Households In The Euro Area Have Not Yet Benefited From Financial Integration
01 Jun 2011
Integration of financial markets within the euro area has so far failed to deliver for households looking to maintain their living standards and manage risks in the face of unexpected fluctuations in their incomes. That is the central finding of a study by Professors Tullio Jappelli and Luigi Pistaferri, published in the June 2011 issue of the Economic Journal.
Europe''s economic and monetary union (EMU) has been the single most important policy-induced innovation in the international financial system since the collapse of the Bretton Woods system. It has removed exchange rate risk and lowered cross-border transaction costs, opening the possibility for the creation of a fully integrated continental financial market comparable to that of the United States.

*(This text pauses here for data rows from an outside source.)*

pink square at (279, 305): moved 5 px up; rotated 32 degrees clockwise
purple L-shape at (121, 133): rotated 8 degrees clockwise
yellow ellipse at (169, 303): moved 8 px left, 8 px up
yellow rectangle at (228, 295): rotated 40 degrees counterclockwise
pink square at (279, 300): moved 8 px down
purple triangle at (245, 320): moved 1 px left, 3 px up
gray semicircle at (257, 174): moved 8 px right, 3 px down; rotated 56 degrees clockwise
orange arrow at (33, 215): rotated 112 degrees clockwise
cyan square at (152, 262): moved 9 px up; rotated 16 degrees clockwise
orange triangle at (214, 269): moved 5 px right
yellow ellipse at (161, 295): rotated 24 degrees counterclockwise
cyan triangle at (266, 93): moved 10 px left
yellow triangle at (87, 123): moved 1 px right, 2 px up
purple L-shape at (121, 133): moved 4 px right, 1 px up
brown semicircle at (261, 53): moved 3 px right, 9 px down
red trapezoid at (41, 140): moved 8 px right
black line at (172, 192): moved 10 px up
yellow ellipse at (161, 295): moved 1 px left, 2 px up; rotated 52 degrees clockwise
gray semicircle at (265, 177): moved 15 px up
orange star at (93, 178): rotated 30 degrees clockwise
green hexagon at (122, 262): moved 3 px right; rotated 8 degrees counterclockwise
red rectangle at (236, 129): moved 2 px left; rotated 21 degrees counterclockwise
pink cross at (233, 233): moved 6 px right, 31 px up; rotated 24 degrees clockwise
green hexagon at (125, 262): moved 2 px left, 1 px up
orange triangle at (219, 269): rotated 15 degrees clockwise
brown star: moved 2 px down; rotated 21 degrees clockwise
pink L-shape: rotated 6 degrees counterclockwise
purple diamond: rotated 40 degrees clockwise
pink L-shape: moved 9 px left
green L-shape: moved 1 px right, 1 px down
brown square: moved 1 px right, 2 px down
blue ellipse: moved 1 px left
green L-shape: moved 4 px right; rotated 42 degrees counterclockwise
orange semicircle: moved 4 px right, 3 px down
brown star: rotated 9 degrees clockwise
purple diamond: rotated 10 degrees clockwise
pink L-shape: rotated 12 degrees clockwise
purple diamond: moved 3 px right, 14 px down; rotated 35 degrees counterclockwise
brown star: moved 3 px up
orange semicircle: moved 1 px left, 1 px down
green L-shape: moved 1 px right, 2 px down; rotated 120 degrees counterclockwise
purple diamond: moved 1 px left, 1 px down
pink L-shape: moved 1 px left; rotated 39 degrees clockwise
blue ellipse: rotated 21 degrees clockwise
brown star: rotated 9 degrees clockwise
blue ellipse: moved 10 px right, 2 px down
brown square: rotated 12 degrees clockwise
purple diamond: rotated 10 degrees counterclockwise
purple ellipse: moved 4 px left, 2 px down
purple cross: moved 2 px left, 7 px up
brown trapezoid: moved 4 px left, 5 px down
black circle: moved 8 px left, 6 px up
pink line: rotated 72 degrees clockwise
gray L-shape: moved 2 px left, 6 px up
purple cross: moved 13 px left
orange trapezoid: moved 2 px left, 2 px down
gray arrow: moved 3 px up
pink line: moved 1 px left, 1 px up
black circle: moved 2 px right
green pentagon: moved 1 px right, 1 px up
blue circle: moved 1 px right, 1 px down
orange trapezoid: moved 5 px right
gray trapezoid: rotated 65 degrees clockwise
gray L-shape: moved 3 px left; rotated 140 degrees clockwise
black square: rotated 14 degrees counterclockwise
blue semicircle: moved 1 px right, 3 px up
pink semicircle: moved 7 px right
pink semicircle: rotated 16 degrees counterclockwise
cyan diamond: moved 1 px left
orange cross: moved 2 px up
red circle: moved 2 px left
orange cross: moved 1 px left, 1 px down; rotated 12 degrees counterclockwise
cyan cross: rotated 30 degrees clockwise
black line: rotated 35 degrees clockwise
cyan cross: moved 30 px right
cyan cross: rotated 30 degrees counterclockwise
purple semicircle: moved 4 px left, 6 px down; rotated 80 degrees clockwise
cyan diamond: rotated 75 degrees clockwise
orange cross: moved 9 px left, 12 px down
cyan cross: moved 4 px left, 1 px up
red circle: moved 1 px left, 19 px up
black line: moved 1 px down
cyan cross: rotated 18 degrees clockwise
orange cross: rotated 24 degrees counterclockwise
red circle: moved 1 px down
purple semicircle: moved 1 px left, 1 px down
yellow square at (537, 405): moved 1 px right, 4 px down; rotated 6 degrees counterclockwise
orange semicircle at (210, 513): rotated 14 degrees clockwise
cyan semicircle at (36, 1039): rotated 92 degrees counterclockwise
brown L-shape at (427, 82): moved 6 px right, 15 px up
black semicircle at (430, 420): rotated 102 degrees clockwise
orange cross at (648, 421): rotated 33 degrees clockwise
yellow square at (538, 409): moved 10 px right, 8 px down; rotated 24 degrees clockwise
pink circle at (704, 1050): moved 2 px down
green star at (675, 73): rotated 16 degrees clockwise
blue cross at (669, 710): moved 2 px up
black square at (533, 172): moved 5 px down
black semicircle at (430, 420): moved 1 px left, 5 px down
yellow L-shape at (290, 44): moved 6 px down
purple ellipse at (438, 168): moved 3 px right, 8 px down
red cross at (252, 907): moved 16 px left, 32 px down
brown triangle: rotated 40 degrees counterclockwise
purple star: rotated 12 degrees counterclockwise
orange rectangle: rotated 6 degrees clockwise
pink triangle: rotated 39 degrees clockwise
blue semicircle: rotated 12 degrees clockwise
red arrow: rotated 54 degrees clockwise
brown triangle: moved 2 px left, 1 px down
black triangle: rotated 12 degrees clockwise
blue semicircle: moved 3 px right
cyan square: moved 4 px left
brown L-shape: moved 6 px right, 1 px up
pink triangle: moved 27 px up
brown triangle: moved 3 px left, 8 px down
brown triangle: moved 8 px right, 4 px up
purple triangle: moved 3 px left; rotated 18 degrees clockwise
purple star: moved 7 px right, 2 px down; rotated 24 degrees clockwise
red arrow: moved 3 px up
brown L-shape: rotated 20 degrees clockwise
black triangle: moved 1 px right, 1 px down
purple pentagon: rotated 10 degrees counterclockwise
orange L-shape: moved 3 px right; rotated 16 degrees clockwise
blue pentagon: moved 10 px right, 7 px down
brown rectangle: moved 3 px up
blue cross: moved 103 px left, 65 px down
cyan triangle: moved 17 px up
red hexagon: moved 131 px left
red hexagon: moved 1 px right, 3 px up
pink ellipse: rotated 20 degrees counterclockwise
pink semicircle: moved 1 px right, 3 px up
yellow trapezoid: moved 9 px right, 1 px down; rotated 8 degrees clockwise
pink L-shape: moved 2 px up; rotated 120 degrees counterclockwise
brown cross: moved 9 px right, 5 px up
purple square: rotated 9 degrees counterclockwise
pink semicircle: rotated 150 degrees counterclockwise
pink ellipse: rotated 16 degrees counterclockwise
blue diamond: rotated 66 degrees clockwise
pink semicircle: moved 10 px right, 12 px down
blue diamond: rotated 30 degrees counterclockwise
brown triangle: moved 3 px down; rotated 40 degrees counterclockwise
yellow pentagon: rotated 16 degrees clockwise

But to what extent has this process of regulatory reform affected the ability of households to diversify, insure and shoulder risks? These researchers address this question by studying the effect of the euro on the behaviour of Italian households. The conclusion of their study is not pretty: they find that EMU has not had any significant impact on the ability of consumers to reduce the impact of income shocks.
In theory, the process of financial market integration should improve the ability of consumers to maintain their living standards unchanged in the face of shocks and increase opportunities for sharing risks. First of all, integration spurs the efficiency of financial intermediaries and markets in countries where the financial system is more backward and more heavily regulated (as was Italy before EMU).
This fosters the growth of domestic financial markets and the entry of foreign banks – and should improve households'' access to credit. As a result, country-specific shocks should have a smaller effect on consumption when international financial markets are integrated, since they can be diversified away by borrowing abroad or holding foreign assets. At the same time, easier access to credit should help domestic borrowers to buffer specific shocks to their incomes.
Jappelli and Pistaferri''s result that the introduction of the euro has not produced significant changes in consumption-smoothing opportunities in Italy signals that financial integration remains a work in progress for the euro area. While integration has progressed substantially since, and in part owing to, the introduction of the euro, many markets are still fragmented and the pace of integration varies among member states.
Indeed, the effect of financial market integration is quite visible in the European bond markets, and there is some evidence of increased integration of equity markets, with a decline in ''home bias'', although important institutional barriers remain.
Credit markets, by contrast, have integrated at a slower pace, reflecting in part the informational advantage enjoyed by local lenders as well as differences in taxes, labour regulation and financial regulation. Further progress towards credit market integration is necessary to feel the benefits of integration and its effect on consumption smoothing.''Financial Integration and Consumption Smoothing'' by Tullio Jappelli and Luigi Pistaferri is published in the June 2011 issue of the Economic Journal.